— EXERCISE DIRECTIONS —
Copy the following lines verbatim, starting from the first line of the records and continuing through the line containing "collectors: T. B. Shrestha", inclusive.

------------

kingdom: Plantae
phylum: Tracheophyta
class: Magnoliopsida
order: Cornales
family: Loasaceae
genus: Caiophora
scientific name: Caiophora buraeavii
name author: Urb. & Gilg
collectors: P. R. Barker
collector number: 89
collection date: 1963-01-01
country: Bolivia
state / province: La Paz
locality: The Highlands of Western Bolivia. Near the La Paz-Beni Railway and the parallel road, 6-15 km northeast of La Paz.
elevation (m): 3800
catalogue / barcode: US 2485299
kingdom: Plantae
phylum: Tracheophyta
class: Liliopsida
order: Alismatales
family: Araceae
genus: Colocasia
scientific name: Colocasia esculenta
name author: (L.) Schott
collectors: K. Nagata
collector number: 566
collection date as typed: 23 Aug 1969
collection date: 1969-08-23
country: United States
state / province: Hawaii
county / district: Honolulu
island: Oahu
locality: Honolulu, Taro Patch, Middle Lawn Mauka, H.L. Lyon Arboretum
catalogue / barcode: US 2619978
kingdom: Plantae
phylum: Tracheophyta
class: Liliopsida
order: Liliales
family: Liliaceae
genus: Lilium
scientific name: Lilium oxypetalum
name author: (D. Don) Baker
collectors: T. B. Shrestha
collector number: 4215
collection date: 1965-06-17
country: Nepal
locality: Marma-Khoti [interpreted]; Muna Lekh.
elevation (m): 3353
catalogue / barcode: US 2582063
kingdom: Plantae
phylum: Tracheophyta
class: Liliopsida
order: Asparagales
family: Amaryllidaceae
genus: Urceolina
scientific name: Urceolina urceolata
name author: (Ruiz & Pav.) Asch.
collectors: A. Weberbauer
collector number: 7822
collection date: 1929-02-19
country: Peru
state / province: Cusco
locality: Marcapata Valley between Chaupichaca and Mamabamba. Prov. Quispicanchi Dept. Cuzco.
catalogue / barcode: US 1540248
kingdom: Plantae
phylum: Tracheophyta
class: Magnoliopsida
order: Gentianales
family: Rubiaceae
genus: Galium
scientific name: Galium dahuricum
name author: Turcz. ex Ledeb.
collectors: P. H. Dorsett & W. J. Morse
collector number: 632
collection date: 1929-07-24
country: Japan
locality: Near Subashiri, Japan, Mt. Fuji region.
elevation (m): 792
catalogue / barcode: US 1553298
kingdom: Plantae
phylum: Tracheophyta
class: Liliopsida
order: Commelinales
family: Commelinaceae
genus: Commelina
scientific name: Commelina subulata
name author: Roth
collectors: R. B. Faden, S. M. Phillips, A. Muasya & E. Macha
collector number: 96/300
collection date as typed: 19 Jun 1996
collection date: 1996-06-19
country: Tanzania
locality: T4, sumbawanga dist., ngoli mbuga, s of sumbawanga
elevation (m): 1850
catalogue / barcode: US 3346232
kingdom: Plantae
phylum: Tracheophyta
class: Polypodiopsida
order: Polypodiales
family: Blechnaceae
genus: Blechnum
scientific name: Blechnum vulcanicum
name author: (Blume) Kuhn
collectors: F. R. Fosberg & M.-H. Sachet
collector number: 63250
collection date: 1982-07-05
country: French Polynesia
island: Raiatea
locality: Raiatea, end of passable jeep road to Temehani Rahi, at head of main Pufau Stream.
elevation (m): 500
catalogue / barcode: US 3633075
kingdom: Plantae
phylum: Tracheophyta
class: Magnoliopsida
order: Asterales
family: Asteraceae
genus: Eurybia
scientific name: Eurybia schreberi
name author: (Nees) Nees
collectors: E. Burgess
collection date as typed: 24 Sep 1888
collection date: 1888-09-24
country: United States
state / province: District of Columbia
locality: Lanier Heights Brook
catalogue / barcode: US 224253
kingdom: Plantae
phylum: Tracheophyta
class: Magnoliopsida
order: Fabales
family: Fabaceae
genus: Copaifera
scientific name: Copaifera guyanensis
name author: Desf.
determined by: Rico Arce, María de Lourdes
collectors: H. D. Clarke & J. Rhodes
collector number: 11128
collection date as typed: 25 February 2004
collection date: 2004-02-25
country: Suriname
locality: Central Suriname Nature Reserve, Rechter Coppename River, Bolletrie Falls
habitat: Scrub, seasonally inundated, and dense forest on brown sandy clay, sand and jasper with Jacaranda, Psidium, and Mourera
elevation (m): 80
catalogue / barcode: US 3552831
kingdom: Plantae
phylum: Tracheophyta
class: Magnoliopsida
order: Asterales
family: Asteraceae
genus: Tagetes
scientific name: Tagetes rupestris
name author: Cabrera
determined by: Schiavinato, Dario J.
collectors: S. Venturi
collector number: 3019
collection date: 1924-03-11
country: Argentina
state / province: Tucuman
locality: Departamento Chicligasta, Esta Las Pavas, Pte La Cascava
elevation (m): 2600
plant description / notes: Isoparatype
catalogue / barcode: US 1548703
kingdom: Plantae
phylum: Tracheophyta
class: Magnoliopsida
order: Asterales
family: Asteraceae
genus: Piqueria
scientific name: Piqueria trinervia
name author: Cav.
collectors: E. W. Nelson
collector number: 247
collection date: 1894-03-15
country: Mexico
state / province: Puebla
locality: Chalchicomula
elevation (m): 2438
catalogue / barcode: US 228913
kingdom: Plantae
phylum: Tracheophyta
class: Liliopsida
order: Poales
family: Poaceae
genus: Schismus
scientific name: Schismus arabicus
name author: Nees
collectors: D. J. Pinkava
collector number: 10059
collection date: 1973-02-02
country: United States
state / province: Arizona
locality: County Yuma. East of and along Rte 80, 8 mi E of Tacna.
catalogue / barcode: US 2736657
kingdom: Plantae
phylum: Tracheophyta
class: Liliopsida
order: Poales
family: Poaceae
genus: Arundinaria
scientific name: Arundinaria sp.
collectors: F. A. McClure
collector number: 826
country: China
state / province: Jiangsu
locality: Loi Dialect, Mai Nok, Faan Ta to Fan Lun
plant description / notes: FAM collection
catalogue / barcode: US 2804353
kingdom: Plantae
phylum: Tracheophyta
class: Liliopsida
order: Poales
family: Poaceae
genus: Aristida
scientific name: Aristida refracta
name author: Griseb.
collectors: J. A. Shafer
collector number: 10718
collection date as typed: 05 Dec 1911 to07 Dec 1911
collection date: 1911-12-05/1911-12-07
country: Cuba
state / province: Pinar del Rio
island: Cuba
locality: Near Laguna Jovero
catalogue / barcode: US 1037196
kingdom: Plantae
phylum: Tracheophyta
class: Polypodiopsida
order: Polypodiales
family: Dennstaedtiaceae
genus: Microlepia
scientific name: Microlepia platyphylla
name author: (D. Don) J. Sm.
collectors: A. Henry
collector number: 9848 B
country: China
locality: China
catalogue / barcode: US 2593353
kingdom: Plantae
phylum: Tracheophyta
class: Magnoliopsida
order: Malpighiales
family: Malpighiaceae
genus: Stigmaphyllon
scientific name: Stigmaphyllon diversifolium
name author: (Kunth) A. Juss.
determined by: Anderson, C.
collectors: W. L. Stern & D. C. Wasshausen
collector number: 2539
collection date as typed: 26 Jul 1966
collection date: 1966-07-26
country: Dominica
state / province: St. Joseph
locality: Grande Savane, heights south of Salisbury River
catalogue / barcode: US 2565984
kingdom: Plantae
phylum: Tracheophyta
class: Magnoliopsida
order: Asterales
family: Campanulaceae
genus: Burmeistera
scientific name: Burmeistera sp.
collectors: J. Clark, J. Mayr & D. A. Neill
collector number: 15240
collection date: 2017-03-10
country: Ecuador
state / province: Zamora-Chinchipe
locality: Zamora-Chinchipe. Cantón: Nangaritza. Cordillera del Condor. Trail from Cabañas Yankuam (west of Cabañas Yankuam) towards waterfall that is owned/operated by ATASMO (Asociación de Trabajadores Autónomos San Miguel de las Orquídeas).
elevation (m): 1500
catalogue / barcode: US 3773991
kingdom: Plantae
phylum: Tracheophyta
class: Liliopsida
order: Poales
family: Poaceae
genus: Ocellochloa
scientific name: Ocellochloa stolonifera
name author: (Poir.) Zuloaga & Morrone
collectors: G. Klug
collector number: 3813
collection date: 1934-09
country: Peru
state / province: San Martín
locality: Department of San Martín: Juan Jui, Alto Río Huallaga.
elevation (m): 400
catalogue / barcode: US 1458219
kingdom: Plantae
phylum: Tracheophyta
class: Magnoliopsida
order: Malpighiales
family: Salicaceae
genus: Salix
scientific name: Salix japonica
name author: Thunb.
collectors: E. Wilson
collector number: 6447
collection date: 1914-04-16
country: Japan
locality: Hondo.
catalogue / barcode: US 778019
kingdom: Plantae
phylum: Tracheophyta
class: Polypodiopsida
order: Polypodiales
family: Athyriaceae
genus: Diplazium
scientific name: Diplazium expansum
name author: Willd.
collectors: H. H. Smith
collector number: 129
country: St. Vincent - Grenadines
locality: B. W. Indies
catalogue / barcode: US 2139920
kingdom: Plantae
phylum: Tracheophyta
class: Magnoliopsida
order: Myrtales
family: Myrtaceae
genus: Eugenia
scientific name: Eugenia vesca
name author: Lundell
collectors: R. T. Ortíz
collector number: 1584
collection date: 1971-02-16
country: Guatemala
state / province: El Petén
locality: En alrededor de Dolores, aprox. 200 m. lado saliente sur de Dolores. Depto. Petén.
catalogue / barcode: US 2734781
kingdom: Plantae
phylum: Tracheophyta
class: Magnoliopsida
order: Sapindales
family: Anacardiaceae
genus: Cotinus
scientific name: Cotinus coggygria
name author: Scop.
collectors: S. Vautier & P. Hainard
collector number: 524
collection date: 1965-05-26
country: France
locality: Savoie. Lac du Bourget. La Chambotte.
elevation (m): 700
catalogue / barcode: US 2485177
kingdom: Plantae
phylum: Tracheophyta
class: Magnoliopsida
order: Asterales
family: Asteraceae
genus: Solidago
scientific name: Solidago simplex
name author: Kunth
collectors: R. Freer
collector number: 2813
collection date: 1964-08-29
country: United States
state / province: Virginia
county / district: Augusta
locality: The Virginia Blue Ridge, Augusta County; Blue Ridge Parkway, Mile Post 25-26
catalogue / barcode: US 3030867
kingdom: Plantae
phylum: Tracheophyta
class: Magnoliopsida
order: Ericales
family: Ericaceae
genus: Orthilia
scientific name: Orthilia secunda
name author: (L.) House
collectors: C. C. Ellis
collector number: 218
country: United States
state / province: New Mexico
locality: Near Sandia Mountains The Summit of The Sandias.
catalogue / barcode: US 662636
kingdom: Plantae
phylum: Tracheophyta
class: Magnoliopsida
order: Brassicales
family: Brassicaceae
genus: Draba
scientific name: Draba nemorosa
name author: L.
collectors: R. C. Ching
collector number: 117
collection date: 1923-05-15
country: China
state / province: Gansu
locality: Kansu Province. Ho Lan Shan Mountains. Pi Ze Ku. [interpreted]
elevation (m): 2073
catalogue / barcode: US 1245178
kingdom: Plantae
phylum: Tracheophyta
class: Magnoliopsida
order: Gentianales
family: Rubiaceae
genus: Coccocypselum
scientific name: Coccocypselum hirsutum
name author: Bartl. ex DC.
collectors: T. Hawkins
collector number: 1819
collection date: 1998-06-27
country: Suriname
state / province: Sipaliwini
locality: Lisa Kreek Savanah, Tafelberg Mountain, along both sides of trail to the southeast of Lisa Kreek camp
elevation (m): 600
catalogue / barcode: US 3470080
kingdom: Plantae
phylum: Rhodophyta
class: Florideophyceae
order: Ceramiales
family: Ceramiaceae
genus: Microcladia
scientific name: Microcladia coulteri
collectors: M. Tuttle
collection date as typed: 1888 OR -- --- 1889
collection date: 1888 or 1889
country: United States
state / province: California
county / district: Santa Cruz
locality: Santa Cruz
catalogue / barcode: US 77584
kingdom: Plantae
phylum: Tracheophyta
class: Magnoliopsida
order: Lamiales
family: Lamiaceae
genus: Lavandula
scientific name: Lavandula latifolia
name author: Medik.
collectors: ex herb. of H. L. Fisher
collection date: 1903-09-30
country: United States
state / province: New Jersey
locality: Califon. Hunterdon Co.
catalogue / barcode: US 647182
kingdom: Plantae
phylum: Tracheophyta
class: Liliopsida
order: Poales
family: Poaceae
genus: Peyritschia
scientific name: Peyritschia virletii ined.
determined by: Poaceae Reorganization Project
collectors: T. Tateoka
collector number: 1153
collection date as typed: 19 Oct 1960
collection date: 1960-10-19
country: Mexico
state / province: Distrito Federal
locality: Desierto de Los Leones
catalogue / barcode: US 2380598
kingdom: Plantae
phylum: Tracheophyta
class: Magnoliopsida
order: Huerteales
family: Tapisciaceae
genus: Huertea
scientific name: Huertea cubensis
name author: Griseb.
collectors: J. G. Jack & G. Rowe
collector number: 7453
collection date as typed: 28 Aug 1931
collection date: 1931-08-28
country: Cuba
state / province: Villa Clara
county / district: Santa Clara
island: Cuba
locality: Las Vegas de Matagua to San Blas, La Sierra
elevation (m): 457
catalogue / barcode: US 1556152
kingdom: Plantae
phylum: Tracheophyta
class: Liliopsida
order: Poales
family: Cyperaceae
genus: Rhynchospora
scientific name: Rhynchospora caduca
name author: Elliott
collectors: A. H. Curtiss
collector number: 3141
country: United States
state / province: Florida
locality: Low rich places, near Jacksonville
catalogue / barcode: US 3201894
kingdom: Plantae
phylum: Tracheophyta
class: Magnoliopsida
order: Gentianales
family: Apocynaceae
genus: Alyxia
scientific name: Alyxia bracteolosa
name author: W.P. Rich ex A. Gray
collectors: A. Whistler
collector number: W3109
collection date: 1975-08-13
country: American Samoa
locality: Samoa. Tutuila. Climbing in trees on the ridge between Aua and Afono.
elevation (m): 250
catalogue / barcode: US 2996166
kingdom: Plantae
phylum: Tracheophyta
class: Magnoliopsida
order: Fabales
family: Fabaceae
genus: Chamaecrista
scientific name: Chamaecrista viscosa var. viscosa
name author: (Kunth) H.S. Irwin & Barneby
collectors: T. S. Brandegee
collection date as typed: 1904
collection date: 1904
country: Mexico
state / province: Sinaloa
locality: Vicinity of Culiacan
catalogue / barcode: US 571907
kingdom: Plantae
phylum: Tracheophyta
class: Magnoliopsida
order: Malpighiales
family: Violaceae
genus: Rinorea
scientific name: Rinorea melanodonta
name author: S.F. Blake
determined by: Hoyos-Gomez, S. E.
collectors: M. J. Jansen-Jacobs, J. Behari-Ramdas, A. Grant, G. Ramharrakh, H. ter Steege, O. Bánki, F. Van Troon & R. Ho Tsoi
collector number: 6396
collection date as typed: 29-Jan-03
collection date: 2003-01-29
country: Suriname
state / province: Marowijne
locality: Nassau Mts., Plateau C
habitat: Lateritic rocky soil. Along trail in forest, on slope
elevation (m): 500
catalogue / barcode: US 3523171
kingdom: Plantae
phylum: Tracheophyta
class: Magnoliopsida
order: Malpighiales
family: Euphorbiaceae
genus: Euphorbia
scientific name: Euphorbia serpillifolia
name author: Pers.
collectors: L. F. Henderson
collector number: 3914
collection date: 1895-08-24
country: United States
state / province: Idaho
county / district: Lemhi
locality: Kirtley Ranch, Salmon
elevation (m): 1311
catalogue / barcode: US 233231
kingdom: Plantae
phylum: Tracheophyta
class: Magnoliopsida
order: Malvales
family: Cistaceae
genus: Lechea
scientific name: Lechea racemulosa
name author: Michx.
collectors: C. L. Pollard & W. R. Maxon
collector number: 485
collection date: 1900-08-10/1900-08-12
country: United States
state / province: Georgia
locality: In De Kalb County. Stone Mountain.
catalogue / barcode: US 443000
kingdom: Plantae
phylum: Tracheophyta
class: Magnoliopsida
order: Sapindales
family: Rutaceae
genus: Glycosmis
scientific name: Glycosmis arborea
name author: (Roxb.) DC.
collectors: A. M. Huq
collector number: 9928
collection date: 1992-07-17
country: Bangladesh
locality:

------------

— TASK SOLUTION —
kingdom: Plantae
phylum: Tracheophyta
class: Magnoliopsida
order: Cornales
family: Loasaceae
genus: Caiophora
scientific name: Caiophora buraeavii
name author: Urb. & Gilg
collectors: P. R. Barker
collector number: 89
collection date: 1963-01-01
country: Bolivia
state / province: La Paz
locality: The Highlands of Western Bolivia. Near the La Paz-Beni Railway and the parallel road, 6-15 km northeast of La Paz.
elevation (m): 3800
catalogue / barcode: US 2485299
kingdom: Plantae
phylum: Tracheophyta
class: Liliopsida
order: Alismatales
family: Araceae
genus: Colocasia
scientific name: Colocasia esculenta
name author: (L.) Schott
collectors: K. Nagata
collector number: 566
collection date as typed: 23 Aug 1969
collection date: 1969-08-23
country: United States
state / province: Hawaii
county / district: Honolulu
island: Oahu
locality: Honolulu, Taro Patch, Middle Lawn Mauka, H.L. Lyon Arboretum
catalogue / barcode: US 2619978
kingdom: Plantae
phylum: Tracheophyta
class: Liliopsida
order: Liliales
family: Liliaceae
genus: Lilium
scientific name: Lilium oxypetalum
name author: (D. Don) Baker
collectors: T. B. Shrestha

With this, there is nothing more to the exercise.